THE TASK -
Lines in the entries below where the word "sexta" shows up should each be copied.

AVAILABLE DATA -
--------------------------------

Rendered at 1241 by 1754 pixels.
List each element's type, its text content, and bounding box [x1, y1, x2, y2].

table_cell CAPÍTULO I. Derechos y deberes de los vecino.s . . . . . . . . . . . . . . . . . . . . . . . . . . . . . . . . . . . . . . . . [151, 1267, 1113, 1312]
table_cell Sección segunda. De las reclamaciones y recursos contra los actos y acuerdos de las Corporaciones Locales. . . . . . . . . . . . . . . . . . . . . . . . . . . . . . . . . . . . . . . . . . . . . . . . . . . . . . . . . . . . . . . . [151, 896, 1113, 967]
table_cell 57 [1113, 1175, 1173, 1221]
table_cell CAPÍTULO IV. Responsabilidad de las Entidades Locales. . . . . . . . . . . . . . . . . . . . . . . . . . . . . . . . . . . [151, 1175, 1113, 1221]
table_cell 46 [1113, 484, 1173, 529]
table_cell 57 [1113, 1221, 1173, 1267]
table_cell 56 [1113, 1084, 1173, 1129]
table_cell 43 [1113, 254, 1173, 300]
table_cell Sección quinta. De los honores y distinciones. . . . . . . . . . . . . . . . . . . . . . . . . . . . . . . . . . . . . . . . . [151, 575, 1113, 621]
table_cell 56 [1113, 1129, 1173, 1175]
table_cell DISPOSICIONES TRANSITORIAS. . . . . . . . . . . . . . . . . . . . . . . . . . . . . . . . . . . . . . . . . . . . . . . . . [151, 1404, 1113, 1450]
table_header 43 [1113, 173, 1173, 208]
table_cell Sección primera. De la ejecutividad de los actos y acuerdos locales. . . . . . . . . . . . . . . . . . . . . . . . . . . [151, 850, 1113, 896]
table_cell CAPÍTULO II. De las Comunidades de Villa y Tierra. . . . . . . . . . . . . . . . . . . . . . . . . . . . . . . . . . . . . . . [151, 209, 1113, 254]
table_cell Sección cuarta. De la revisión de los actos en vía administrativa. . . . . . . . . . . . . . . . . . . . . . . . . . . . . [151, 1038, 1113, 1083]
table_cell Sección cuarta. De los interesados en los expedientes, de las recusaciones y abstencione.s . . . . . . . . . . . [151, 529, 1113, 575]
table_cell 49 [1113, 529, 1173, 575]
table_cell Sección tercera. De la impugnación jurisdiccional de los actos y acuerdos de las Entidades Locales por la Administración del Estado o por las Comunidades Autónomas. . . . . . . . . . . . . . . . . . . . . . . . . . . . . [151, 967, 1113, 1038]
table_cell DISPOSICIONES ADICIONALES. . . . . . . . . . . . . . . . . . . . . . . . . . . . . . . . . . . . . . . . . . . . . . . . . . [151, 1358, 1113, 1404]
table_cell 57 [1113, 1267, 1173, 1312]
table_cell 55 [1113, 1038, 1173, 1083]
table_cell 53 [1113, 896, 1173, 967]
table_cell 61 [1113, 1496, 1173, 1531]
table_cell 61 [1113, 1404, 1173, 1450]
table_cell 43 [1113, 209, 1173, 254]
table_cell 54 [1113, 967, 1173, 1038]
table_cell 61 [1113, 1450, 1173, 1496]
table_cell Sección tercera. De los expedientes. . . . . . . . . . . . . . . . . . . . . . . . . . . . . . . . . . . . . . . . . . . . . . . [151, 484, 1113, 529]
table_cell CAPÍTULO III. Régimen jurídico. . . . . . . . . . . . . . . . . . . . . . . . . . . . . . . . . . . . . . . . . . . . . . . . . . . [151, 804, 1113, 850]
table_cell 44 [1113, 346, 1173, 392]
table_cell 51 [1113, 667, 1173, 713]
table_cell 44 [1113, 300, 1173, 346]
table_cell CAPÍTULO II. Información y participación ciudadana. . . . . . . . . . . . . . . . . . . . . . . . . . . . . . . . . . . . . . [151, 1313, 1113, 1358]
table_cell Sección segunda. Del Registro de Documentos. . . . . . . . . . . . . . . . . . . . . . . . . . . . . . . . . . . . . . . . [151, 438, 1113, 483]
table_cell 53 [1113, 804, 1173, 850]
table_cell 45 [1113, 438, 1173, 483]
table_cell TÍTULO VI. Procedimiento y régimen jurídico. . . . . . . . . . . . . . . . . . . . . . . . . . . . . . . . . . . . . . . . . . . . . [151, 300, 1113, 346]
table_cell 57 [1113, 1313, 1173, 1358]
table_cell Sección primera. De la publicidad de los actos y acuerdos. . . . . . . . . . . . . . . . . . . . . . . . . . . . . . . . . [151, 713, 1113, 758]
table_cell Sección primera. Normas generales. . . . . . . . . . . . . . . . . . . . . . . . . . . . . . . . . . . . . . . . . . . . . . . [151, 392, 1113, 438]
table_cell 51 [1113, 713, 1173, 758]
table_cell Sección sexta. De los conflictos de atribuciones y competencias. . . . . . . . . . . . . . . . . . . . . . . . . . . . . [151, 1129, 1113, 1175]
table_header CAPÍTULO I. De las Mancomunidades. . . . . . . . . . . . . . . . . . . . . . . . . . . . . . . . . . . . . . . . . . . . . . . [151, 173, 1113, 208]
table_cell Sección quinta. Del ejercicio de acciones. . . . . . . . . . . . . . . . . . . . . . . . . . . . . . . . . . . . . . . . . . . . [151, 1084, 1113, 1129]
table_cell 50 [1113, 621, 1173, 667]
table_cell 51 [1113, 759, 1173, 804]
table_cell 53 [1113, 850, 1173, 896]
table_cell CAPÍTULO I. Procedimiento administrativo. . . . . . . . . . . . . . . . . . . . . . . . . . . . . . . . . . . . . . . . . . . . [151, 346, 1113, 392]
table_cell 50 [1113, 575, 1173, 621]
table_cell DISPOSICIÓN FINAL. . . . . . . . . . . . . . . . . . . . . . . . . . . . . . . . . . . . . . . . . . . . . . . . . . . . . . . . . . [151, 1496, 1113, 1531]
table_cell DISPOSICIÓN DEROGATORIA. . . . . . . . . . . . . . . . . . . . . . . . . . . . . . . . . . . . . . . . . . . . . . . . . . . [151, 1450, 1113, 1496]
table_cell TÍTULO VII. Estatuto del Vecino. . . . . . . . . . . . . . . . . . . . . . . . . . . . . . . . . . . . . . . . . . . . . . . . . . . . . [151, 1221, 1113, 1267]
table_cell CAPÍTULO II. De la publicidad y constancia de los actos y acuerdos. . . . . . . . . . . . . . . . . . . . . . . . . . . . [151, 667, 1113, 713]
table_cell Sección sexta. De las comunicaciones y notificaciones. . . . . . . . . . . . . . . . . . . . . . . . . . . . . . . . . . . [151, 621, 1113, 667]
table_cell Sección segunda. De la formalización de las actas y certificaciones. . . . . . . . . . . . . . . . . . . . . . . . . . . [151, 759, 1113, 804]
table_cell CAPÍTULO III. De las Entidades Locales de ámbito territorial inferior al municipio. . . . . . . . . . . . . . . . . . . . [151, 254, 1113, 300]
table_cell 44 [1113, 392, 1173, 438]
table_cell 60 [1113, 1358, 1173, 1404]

--------------------------------

RESULT FOR THIS EXERCISE -
table_cell Sección sexta. De los conflictos de atribuciones y competencias. . . . . . . . . . . . . . . . . . . . . . . . . . . . . [151, 1129, 1113, 1175]
table_cell Sección sexta. De las comunicaciones y notificaciones. . . . . . . . . . . . . . . . . . . . . . . . . . . . . . . . . . . [151, 621, 1113, 667]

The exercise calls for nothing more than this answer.